## WHAT IS EXPECTED
What lines below hold the string "ارسال"? Copy them all.

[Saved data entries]
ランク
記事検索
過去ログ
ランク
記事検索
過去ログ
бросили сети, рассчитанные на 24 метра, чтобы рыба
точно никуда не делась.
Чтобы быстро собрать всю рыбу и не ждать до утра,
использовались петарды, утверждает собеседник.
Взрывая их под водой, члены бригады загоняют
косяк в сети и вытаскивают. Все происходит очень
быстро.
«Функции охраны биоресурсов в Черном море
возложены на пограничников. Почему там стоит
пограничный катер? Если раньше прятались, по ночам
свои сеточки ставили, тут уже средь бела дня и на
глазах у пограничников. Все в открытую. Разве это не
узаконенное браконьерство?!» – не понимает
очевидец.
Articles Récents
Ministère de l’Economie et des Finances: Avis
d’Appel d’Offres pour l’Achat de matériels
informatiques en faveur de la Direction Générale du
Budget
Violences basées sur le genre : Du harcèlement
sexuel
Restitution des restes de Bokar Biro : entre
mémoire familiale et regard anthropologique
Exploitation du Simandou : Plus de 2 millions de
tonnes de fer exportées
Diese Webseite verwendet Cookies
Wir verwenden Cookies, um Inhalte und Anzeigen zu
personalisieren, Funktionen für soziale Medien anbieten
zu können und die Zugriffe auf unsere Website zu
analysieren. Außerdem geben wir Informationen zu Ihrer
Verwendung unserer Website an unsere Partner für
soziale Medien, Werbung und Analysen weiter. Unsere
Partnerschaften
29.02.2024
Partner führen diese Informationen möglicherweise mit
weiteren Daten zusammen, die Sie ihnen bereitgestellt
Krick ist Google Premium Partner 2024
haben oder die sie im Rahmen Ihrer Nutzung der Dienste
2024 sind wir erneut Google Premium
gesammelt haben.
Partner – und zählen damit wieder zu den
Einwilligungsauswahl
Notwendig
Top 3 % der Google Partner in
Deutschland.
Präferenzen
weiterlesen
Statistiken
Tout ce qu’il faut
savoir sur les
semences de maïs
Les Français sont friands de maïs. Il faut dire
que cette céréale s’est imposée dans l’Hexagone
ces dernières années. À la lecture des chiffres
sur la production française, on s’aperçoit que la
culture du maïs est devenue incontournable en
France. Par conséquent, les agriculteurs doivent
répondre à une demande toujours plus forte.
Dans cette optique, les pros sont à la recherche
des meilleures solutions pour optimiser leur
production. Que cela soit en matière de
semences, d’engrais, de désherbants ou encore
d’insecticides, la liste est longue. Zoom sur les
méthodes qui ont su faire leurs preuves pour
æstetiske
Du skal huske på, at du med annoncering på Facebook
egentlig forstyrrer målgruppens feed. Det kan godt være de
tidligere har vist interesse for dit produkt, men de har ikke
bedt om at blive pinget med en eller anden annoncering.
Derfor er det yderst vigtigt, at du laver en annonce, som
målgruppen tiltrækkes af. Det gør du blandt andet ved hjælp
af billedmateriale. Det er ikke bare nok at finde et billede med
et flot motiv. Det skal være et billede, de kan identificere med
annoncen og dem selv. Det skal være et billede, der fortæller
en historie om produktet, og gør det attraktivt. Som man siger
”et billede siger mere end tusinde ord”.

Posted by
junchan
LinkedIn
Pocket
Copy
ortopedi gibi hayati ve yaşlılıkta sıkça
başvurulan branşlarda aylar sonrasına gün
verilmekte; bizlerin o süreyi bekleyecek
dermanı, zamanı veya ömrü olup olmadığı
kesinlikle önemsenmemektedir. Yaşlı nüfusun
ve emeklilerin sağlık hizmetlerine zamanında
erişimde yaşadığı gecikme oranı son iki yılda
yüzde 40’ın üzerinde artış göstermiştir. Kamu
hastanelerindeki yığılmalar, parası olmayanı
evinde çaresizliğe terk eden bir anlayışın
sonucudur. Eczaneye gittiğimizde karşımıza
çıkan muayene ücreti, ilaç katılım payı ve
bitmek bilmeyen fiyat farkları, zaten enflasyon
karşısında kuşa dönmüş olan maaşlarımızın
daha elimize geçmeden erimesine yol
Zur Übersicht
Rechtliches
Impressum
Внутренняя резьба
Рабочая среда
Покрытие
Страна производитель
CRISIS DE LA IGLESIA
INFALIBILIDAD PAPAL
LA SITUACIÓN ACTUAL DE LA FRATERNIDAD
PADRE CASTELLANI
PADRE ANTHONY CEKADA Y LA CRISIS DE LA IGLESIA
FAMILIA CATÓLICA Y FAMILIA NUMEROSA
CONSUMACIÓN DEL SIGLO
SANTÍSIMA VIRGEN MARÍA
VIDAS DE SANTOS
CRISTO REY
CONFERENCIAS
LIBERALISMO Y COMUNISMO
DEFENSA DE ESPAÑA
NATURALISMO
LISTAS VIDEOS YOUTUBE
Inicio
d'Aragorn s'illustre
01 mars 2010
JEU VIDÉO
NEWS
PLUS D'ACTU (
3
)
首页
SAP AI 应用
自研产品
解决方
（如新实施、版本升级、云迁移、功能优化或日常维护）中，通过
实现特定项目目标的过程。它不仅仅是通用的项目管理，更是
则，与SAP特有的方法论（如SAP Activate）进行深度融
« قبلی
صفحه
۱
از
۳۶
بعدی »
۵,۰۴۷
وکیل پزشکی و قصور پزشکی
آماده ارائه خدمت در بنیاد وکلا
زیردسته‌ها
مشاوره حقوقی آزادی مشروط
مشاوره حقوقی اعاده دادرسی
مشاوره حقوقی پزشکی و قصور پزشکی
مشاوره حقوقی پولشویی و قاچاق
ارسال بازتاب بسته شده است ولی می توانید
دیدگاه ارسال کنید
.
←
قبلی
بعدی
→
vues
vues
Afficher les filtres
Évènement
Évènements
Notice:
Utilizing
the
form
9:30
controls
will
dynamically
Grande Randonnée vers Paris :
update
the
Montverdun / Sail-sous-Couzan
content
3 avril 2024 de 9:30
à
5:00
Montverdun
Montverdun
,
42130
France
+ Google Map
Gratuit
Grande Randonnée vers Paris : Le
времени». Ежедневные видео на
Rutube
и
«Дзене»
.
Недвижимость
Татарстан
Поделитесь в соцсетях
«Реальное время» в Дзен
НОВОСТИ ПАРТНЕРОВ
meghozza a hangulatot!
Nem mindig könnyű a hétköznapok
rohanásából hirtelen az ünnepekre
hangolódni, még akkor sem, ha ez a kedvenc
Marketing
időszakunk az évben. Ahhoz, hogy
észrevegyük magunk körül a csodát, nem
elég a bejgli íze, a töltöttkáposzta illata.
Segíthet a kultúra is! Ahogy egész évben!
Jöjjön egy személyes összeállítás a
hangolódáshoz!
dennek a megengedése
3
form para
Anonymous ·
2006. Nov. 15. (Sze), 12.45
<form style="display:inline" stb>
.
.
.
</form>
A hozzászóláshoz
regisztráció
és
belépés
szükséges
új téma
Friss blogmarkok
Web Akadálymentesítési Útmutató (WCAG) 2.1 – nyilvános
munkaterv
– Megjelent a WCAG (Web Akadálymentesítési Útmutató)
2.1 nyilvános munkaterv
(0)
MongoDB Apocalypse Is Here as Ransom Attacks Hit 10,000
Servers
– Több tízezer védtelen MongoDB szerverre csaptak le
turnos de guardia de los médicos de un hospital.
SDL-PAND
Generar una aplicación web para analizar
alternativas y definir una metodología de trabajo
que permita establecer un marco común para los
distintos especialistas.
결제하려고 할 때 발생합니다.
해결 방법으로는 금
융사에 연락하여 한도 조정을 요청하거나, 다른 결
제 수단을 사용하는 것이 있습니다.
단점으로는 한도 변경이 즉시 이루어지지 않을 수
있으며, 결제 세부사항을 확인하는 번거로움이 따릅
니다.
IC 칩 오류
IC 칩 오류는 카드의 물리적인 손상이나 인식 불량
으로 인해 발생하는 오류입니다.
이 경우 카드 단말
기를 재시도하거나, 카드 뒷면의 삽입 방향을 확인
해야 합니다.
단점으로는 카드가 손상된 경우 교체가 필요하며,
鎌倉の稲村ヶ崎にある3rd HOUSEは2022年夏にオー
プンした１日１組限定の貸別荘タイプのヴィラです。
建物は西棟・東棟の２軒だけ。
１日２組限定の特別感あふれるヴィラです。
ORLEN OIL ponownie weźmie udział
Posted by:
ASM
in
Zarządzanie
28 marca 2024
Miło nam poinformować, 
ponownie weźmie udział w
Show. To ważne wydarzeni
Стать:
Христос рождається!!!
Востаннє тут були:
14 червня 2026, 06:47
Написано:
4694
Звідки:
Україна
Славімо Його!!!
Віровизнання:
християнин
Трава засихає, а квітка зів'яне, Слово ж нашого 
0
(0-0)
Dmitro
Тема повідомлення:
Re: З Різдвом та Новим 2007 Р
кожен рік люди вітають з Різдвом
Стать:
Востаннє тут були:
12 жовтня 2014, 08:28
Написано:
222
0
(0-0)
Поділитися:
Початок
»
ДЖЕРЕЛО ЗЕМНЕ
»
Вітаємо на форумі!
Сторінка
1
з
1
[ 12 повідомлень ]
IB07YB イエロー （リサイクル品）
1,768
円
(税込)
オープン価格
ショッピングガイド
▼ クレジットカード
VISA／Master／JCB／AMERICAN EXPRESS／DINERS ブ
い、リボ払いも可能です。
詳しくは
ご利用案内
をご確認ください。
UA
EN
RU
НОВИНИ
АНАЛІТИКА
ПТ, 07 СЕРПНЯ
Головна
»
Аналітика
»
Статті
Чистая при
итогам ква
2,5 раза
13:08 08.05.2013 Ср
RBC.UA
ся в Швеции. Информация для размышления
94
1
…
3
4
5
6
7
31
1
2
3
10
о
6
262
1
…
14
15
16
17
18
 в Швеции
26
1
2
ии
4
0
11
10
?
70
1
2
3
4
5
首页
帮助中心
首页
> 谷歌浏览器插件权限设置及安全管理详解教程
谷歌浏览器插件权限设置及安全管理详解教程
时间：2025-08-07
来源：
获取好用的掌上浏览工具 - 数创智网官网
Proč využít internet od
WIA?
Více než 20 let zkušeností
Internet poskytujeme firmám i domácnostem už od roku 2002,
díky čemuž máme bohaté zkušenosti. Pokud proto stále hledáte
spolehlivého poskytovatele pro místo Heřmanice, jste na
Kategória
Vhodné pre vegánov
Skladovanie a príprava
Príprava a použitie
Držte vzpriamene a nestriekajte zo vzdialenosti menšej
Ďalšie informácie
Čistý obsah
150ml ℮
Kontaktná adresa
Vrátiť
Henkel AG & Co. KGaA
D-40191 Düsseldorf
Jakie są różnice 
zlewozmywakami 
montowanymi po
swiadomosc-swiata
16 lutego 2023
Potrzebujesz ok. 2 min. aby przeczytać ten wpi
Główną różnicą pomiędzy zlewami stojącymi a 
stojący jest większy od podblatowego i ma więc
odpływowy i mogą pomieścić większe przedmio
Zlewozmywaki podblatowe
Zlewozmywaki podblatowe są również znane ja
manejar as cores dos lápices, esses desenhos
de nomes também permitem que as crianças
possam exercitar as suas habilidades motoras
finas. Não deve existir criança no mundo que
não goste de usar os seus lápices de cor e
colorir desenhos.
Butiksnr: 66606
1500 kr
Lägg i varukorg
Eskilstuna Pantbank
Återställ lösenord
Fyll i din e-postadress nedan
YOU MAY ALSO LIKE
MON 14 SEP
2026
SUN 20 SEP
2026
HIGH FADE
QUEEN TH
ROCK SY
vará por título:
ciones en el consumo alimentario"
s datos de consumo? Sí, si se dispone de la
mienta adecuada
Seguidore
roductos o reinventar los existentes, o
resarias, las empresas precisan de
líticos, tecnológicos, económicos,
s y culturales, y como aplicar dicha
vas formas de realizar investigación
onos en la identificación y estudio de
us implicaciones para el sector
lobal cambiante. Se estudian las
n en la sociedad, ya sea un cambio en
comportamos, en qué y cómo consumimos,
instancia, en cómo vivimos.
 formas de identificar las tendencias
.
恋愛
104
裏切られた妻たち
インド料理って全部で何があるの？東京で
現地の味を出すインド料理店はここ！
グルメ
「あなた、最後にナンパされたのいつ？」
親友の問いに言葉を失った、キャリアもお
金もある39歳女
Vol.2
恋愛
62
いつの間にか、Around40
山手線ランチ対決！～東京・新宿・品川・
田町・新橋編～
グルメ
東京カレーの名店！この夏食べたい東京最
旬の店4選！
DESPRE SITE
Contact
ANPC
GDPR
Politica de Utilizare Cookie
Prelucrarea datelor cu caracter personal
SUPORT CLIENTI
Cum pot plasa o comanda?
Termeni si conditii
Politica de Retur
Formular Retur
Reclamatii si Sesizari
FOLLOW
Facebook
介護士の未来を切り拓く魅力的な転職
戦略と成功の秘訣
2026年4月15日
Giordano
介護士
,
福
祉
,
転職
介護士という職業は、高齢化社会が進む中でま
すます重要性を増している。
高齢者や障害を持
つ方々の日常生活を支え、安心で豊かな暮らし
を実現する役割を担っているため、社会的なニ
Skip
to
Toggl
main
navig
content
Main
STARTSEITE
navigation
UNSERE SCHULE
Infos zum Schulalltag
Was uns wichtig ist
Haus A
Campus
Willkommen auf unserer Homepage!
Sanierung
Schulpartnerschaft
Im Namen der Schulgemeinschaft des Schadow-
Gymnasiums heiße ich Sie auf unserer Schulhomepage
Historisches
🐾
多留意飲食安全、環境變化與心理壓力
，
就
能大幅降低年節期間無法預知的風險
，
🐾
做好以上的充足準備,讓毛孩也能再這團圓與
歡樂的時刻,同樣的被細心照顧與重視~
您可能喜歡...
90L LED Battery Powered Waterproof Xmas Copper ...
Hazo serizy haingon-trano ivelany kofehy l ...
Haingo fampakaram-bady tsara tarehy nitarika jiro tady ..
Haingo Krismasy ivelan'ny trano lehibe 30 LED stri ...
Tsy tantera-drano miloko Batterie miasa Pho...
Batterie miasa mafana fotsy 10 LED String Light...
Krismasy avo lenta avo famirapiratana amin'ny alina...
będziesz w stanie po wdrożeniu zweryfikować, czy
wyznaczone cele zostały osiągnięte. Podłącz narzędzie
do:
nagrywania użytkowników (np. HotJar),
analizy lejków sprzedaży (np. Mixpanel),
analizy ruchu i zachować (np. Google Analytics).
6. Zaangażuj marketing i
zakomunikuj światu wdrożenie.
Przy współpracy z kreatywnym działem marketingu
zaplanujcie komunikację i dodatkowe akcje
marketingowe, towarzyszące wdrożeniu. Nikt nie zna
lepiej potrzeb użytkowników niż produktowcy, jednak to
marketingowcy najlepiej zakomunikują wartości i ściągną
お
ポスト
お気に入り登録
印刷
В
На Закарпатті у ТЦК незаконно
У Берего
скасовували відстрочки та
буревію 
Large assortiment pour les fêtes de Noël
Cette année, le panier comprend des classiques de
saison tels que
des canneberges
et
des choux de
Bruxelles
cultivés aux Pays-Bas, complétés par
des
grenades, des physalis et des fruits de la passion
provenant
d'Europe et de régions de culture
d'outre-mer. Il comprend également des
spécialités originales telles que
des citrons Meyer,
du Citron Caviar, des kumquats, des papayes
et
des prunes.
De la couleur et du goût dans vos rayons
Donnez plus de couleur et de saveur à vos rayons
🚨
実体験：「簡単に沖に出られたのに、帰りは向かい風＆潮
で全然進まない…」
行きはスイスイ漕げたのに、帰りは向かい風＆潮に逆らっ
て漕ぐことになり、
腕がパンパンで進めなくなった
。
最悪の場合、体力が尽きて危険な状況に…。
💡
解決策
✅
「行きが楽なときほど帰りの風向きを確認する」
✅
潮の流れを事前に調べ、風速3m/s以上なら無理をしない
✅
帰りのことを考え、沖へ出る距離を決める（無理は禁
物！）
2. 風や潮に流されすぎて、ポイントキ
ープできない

## ANSWER TO THIS PROBLEM
ارسال بازتاب بسته شده است ولی می توانید
دیدگاه ارسال کنید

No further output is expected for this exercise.